Hillyard Parade Full Of Hoots, High Jinks Neighbors Celebrate Annual Event

Gita Sitaramiah Staff writer

Anna May King wouldn’t miss Hillyard’s annual parade.

Since 1936, she’s watched the clowns, bands and politicians stream by in the Hillyard Hi Jinx festival parade. She’s seen it through bad times when the parade was barely alive.

“Now, it’s good again,” she said.

On Saturday, a half-hour before the 11 a.m. start at Wellesley and Market, she parked off the parade route and fixed her folding chair on a sidewalk.

King said Hillyard gets a bad rap as a crumbling neighborhood.
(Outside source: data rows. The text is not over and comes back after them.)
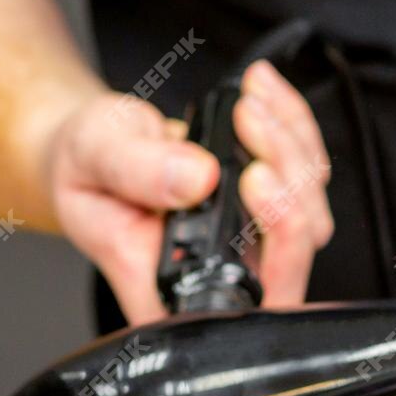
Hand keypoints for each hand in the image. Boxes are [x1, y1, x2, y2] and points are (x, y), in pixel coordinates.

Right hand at [43, 61, 333, 324]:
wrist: (94, 148)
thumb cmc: (85, 166)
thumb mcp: (91, 155)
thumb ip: (135, 170)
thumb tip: (195, 178)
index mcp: (169, 289)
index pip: (247, 301)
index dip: (275, 250)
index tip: (254, 179)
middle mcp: (221, 273)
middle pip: (295, 249)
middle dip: (288, 177)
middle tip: (251, 123)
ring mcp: (254, 244)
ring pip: (310, 209)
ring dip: (291, 145)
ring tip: (248, 102)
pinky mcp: (274, 207)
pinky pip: (309, 172)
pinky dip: (294, 126)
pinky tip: (262, 93)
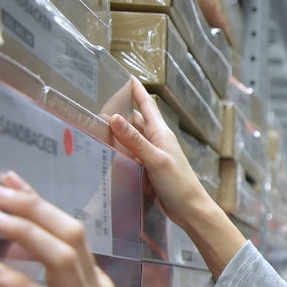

“I’ve really fought with people over that,” the 74-year-old woman said. “I always tell them count the churches, not the taverns.”

This year, she got to see her son and five grandchildren participate.

Her son, Benny King, drew hoots and howls from the crowd. He wore a dress and tiara as he sat perched on the hood of a car with a sign that read: “Miss Hillyard sponsored by Great Northern Plumbing.”

King named his plumbing company for Great Northern Railway, which once employed his father and thousands of others in Hillyard.

He yelled, “Hi mom,” to Anna May King. She quickly snapped his photo, then laughingly tried to deny that she knew him.

She also watched her five grandchildren pull a locomotive made from a little red wagon with a shiny, tin garbage can. They called themselves the Great Northern Railway.

Her son’s act didn’t go over well with some women in the crowd.

“Miss Hillyard, that was a little tacky,” said Anne Grammer, 26. “There’s a lot of cute women in Hillyard.”

Grammer did have some favorites, such as the Hillyard Belles. They were a group of older women dressed in flapper outfits and accompanied by a ragtime band.

There were clowns, old automobiles, a Mustang coupe decorated with Tweetie birds, and a furry dog waving from the Go Spot Go Car Wash car.

Children dodged off the curb to grab candy thrown by those in the parade.

“Someone threw candy straight at me,” said Cassy LaCroix, 8.

Her father, Bryan LaCroix, who has come to the parade for years, said he was most impressed with this one.

“It was the longest parade I’ve seen.”